|Title||Implications of differences in safety and hygiene control practices for microbial safety and aflatoxin M1 in an emerging dairy chain : The case of Tanzania|
|Author(s)||Ledo, James; Hettinga, Kasper A.; Kussaga, Jamal B.; Luning, Pieternel A.|
|Source||Food Control 118 (2020). - ISSN 0956-7135|
Food Quality and Design
|Publication type||Refereed Article in a scientific journal|
|Keyword(s)||Critical sampling location - Customised assessment tool - Fresh milk - Microbial contamination - Moulds|
The varying performance of safety and hygiene control practices by chain actors can influence the consistent production of milk of good quality and safety in dairy chains. Therefore, the study aimed to investigate if differences in safety and hygiene control practices translate into distinctions in milk quality and safety at the farm, and to analyse the implications for actors further in the Tanzanian dairy chain.

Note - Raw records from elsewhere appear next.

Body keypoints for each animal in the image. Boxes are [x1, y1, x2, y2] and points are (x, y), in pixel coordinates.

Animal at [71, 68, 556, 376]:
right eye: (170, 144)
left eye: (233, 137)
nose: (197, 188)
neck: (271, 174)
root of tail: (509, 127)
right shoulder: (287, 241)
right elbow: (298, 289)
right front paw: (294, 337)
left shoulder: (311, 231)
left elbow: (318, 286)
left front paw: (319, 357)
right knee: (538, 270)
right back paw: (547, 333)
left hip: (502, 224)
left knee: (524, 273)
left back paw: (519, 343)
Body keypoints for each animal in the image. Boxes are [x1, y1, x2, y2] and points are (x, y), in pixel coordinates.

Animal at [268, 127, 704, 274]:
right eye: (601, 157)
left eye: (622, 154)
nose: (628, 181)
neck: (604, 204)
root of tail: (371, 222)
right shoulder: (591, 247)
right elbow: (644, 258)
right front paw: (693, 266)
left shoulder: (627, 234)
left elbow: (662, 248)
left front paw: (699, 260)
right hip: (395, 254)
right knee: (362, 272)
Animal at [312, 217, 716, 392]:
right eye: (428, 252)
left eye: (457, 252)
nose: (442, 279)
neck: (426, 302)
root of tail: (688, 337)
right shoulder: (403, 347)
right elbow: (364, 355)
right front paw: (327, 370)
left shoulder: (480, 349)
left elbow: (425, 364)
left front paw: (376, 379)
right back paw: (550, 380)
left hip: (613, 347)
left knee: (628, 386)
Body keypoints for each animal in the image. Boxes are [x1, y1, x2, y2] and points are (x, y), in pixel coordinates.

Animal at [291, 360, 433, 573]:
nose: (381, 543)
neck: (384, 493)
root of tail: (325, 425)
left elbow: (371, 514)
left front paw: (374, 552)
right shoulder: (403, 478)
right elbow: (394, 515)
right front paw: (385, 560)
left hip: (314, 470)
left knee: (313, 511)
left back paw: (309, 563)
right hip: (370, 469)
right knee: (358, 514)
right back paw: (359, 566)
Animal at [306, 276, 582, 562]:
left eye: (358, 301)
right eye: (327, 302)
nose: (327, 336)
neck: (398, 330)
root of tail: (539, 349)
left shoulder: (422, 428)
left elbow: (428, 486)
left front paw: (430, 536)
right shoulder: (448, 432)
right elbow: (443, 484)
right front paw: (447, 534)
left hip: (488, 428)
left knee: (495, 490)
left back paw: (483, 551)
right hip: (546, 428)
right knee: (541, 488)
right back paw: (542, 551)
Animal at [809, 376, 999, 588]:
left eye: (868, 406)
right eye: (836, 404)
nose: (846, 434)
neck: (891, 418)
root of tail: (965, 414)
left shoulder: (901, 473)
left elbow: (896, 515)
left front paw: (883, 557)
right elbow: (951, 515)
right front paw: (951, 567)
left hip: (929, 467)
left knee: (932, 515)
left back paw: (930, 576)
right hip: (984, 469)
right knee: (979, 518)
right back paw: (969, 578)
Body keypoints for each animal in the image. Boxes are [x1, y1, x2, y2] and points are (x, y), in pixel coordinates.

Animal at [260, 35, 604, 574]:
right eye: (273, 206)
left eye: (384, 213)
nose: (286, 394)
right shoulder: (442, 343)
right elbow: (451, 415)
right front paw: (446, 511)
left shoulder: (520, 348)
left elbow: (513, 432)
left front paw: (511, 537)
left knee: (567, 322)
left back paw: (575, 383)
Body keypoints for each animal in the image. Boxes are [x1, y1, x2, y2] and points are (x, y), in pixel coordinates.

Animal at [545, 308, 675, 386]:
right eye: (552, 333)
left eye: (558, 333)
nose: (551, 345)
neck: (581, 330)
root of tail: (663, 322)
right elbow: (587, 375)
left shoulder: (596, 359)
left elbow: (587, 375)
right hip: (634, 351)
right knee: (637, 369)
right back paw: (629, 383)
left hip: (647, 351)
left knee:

A previously developed diagnostic tool, customised for emerging dairy chains, was applied to assess and differentiate the performance of safety and hygiene control practices of actors from the farm to local retail shops. Based on interviews and on-site visits, each safety and hygiene control practice were differentiated into a poor, basic, intermediate or standard level. Milk samples were collected with a 7-day interval over three-time points to determine total bacterial counts (TBC), coliforms and Staphylococcus aureus. Besides, aflatoxin M1 (AFM1) occurrence was determined in farm milk as an indication of feed storage and monitoring practices. Data showed that none of the chain actors attained the standard level on any of the safety and hygiene control practices. Cluster analysis of on-farm safety and hygiene control practices generated two clusters, which differed mainly on the scores for udder and teat care, and disease detection practices. Differences in safety and hygiene control practices observed among farmers did not translate into differences in milk quality and safety. The analysis for AFM1 showed that 22% exceeded the maximum limit of the United States Food and Drug Authority Standard. Also, the microbial data showed that the farm milk already exceeded maximum limits of the East Africa Community (EAC) standard to the extent that no continued growth was observed further in the chain. The study demonstrates that improvements in milk quality and safety would require multiple practices to be upgraded to the standard level. Research is needed to advance the performance of control practices towards compliance with international standard requirements.